# Aldi Beginner's Golfing Equipment-€169.99.



## Lex Foutish (2 May 2009)

Aldi are doing a beginners set of clubs, bag, trolley etc for €169.99 next Thursday, May 7th. Ideal for someone interested in taking up the game and reasonably good value at the price. They mightn't be suitable as a surprise present for an existing golfer. Looks like they're not doing Ladies' sets but not sure. (The shafts on ladies' clubs would be a little shorter and a bit more whippy than on men's clubs, for those interested in tech spec.). The link below also has they other golfing items they're doing on Thursday.

My daughter bought a Lady's set in Aldi last year and they are excellent. Full set of clubs (14), bag, trolley etc and I think they were only around €100. Outstanding value.
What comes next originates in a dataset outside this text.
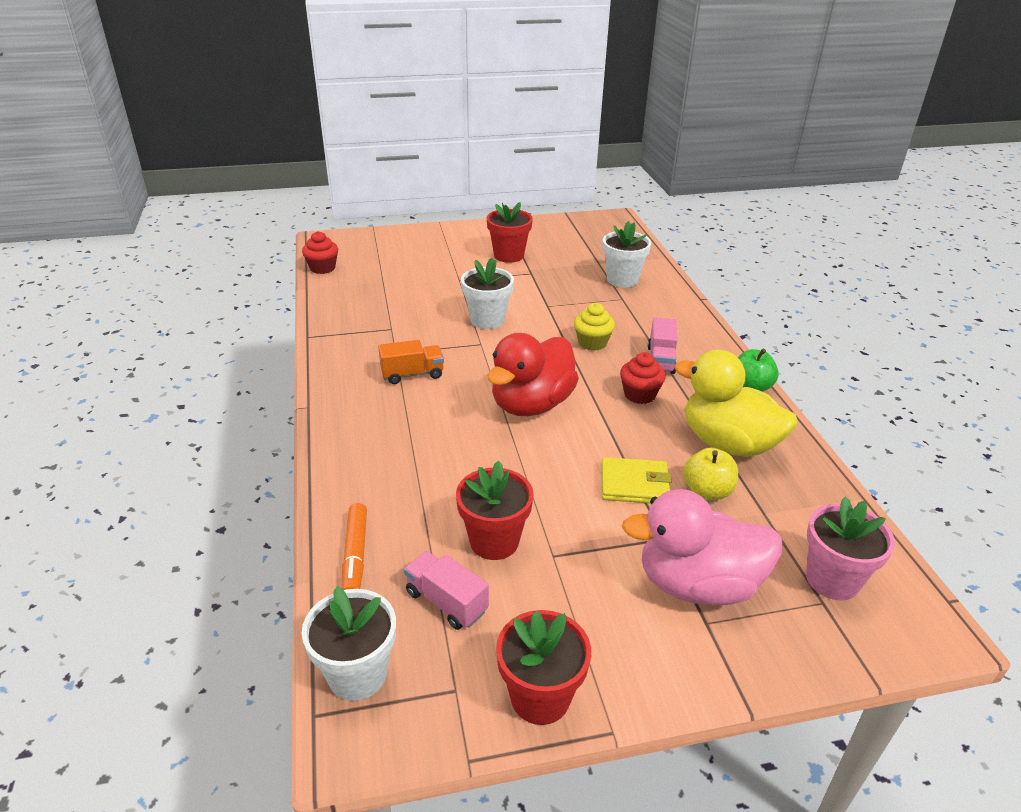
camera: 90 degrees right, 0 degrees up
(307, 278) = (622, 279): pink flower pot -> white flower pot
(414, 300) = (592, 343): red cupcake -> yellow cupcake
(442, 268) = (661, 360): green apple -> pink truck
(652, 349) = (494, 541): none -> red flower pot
The trouble was that they didn't stock a lot of them and they sold out very quickly.


----------



## Lex Foutish (2 May 2009)

*Re: Aldi Beginner's Golfing Equipment-€169.99.*

Just found the same on Aldi's Great Britain site, which I presume covers Northern Ireland also, for £119.99!

That's some vat difference!!!!!!


----------



## joanmul (2 May 2009)

*Re: Aldi Beginner's Golfing Equipment-€169.99.*

I know a lady who has a handicap of 10 who plays with Lidl's cheapy set. Personally, I wouldn't but they are perfect for beginners.


----------



## steph1 (2 May 2009)

Well I suppose each to their own.  I know loads of ladies who play golf and have bought equipment from Lidl and are delighted with it.


----------